Jayne and Michael spent some of Thursday morning running spot tests on what we have so far. If you tuned in last week, you’ll know that we successfully deployed an egg timer that successfully returned dates. Our success was so great it quite outshone the matter of those dates being incorrect. This week more progress was made, a bug was fixed, some of the calendar data was re-entered and correct dates were finally returned. This at least for Proposed Negative Statutory Instruments and bicameral negative Statutory Instruments. Or at least for the ones we checked. Which is to say, not all of them. Back of an envelope calculations lead us to suspect that both negative and affirmative Commons only SI calculations are working. The data in the SI service continues to be based on JO Jane’s calculations, so includes Lords sitting dates. The Commons Journal Office have been informed of this and advise us to persevere with Jane’s maths for now.

Tiny chisel news

Robert and Michael’s tiny chisels took a rest this week. Although they were joined by Anya and Silver on Monday for a chat about the FRBRness of the record model. Michael had been confused about whether something like a monthly report could be described as different manifestations of a single work. But it turned out no-one else was confused by this and the consensus was it couldn’t be. Instead Anya, Silver and Robert suggested we use the collection or series model. Michael stopped thinking that every problem is a FRBR problem, nodded assent and pretended he’d thought that all along.
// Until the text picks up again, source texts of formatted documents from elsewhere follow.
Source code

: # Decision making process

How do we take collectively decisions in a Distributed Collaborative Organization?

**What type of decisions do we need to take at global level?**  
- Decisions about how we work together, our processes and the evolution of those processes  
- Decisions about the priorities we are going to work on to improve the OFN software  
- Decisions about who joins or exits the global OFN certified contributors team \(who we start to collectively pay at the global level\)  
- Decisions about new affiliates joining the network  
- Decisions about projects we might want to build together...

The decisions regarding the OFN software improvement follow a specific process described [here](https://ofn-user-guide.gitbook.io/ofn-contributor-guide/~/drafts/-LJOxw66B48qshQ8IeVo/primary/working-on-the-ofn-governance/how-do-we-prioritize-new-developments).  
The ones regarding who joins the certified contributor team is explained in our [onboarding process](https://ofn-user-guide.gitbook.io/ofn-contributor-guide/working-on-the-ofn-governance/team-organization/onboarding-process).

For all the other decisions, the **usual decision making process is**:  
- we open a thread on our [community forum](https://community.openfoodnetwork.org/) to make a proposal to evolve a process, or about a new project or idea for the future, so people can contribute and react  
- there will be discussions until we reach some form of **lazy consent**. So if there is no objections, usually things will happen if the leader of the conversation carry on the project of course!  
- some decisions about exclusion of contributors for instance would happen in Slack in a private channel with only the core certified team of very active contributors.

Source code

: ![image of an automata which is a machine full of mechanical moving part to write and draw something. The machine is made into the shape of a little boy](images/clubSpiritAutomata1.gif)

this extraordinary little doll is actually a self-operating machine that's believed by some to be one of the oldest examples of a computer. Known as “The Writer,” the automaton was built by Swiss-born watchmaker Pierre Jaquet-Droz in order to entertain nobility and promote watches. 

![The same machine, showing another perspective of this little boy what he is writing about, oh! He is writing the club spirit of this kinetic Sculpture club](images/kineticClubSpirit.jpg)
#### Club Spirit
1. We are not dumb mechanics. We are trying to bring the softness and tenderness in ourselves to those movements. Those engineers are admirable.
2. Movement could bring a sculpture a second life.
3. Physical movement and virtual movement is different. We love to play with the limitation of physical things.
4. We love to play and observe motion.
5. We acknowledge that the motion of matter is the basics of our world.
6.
Last week Anya and Michael attempted to lead a session mapping the model they made of the House of Commons Library Economic Indicators to existing models for publishers, records and contributions. But neither Michael’s screen nor his brain had the spare capacity to make that happen. So, armed with his new knowledge that not everything is a work, he spent part of Tuesday switching his attention between his model railway and scraps of paper. And made a model of the mappings between models. Which is now available electronically and online.